┌─ Data for the task

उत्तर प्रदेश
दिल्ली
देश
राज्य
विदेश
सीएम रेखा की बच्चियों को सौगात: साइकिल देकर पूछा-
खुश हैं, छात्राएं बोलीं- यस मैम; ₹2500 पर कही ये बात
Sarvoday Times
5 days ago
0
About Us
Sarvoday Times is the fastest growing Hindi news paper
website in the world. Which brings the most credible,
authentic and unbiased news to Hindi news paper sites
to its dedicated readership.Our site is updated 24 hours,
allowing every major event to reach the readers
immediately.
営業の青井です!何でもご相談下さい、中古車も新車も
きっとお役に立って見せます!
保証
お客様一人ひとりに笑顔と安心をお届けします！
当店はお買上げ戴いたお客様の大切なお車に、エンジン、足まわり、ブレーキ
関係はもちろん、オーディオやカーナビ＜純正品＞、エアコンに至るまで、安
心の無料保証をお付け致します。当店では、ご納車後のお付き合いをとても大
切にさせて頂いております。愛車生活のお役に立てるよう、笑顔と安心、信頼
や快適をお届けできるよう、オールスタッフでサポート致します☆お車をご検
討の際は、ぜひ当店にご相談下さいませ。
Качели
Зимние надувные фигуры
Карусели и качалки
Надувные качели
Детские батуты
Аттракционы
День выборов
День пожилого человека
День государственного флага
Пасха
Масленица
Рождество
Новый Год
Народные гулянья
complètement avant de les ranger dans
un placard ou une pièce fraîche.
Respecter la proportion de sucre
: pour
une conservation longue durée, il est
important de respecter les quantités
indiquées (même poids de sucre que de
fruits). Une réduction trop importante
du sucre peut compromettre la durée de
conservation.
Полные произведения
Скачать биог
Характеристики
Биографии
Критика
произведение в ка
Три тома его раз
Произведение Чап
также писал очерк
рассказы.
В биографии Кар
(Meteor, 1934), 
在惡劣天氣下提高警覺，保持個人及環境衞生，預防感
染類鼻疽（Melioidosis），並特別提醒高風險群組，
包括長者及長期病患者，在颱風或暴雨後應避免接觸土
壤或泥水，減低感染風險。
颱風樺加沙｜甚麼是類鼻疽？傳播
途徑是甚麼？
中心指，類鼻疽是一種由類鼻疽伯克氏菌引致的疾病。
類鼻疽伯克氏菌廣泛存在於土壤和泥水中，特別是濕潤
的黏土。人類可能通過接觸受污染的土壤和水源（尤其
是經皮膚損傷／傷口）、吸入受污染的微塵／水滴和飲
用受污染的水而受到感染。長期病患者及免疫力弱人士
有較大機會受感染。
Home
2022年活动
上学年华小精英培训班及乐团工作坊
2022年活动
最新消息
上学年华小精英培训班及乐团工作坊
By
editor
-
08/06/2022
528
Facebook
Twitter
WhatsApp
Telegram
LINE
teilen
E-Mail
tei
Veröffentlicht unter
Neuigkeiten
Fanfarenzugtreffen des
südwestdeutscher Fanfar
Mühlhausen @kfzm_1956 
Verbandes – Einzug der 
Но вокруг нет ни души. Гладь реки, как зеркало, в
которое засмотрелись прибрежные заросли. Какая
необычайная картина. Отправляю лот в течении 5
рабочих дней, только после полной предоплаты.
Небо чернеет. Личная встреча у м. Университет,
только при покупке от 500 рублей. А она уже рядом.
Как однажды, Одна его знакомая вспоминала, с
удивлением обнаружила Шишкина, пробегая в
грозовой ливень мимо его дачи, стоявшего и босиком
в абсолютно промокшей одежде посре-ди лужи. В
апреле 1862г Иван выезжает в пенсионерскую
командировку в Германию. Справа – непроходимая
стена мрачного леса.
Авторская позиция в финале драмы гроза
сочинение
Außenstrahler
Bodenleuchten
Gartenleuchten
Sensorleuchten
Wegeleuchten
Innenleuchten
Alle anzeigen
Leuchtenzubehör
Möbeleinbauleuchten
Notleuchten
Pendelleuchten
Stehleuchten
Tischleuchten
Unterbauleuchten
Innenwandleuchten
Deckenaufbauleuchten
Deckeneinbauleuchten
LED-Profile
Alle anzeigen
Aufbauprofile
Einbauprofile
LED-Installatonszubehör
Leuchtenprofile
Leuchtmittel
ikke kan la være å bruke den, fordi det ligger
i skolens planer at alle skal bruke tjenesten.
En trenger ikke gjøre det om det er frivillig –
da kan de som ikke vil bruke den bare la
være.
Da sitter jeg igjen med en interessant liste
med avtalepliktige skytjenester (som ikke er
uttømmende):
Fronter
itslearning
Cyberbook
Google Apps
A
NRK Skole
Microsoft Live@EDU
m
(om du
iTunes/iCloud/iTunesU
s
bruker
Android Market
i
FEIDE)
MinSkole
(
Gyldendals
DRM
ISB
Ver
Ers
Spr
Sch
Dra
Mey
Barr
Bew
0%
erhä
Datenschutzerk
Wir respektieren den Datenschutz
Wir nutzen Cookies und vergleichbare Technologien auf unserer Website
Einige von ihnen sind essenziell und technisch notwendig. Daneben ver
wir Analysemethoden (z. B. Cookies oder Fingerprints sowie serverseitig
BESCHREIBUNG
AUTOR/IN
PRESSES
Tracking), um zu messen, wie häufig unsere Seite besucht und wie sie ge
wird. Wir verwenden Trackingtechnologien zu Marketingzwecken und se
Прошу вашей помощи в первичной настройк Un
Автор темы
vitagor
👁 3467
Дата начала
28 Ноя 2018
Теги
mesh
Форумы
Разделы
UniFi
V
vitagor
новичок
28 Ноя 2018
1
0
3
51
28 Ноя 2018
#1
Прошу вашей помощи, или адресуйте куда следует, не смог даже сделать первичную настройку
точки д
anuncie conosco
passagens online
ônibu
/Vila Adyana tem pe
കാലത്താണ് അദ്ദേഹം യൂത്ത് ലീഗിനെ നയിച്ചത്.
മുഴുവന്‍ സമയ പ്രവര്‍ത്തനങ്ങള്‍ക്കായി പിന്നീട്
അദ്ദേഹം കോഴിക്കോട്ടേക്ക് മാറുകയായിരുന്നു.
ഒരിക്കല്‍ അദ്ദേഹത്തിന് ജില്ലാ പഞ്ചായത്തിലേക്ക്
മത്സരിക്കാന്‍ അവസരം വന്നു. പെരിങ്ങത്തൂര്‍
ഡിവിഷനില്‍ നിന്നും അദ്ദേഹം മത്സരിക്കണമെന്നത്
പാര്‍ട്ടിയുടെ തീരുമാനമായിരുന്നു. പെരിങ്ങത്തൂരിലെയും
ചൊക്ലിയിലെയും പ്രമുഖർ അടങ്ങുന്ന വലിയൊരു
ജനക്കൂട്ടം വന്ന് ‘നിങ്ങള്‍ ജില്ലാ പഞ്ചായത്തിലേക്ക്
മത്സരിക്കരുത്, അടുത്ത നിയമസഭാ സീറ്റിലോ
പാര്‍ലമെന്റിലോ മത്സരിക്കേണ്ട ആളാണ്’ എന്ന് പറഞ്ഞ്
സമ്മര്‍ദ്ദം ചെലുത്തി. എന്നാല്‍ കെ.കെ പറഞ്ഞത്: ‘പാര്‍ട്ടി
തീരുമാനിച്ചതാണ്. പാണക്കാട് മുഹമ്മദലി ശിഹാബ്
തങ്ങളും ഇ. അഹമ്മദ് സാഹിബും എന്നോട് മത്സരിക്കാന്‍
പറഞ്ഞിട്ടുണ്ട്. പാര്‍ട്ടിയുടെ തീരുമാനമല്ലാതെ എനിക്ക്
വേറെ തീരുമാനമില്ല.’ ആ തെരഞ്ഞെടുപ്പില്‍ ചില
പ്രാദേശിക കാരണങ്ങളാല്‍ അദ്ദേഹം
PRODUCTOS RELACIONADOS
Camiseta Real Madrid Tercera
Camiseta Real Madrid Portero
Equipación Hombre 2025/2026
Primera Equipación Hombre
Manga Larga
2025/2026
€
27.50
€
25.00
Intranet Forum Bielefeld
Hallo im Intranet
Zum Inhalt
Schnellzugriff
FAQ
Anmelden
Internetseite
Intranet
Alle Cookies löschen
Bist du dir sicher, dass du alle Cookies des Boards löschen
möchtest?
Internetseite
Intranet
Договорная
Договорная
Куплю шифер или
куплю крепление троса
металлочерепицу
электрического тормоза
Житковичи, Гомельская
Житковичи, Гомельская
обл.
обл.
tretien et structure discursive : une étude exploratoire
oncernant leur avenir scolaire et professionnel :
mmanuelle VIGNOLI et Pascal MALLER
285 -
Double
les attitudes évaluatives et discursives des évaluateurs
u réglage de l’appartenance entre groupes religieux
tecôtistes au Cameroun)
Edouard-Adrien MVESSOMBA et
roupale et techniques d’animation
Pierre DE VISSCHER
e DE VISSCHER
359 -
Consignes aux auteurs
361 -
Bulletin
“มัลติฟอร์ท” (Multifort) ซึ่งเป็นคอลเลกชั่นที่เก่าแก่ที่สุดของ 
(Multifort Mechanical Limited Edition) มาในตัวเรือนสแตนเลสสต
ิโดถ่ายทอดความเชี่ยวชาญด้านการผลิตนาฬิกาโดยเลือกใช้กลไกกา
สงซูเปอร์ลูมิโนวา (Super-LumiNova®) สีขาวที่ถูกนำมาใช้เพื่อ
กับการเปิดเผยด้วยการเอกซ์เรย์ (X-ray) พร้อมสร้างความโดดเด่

└─

## Your task:
Rewrite everything from the start of the rows down to the line containing "complètement avant de les ranger dans", both ends included, substituting "Sarvodaya Times" for "Sarvoday Times" and changing nothing else.

## Solution to this task:
उत्तर प्रदेश
दिल्ली
देश
राज्य
विदेश
सीएम रेखा की बच्चियों को सौगात: साइकिल देकर पूछा-
खुश हैं, छात्राएं बोलीं- यस मैम; ₹2500 पर कही ये बात
Sarvodaya Times
5 days ago
0
About Us
Sarvodaya Times is the fastest growing Hindi news paper
website in the world. Which brings the most credible,
authentic and unbiased news to Hindi news paper sites
to its dedicated readership.Our site is updated 24 hours,
allowing every major event to reach the readers
immediately.
営業の青井です!何でもご相談下さい、中古車も新車も
きっとお役に立って見せます!
保証
お客様一人ひとりに笑顔と安心をお届けします！
当店はお買上げ戴いたお客様の大切なお車に、エンジン、足まわり、ブレーキ
関係はもちろん、オーディオやカーナビ＜純正品＞、エアコンに至るまで、安
心の無料保証をお付け致します。当店では、ご納車後のお付き合いをとても大
切にさせて頂いております。愛車生活のお役に立てるよう、笑顔と安心、信頼
や快適をお届けできるよう、オールスタッフでサポート致します☆お車をご検
討の際は、ぜひ当店にご相談下さいませ。
Качели
Зимние надувные фигуры
Карусели и качалки
Надувные качели
Детские батуты
Аттракционы
День выборов
День пожилого человека
День государственного флага
Пасха
Масленица
Рождество
Новый Год
Народные гулянья
complètement avant de les ranger dans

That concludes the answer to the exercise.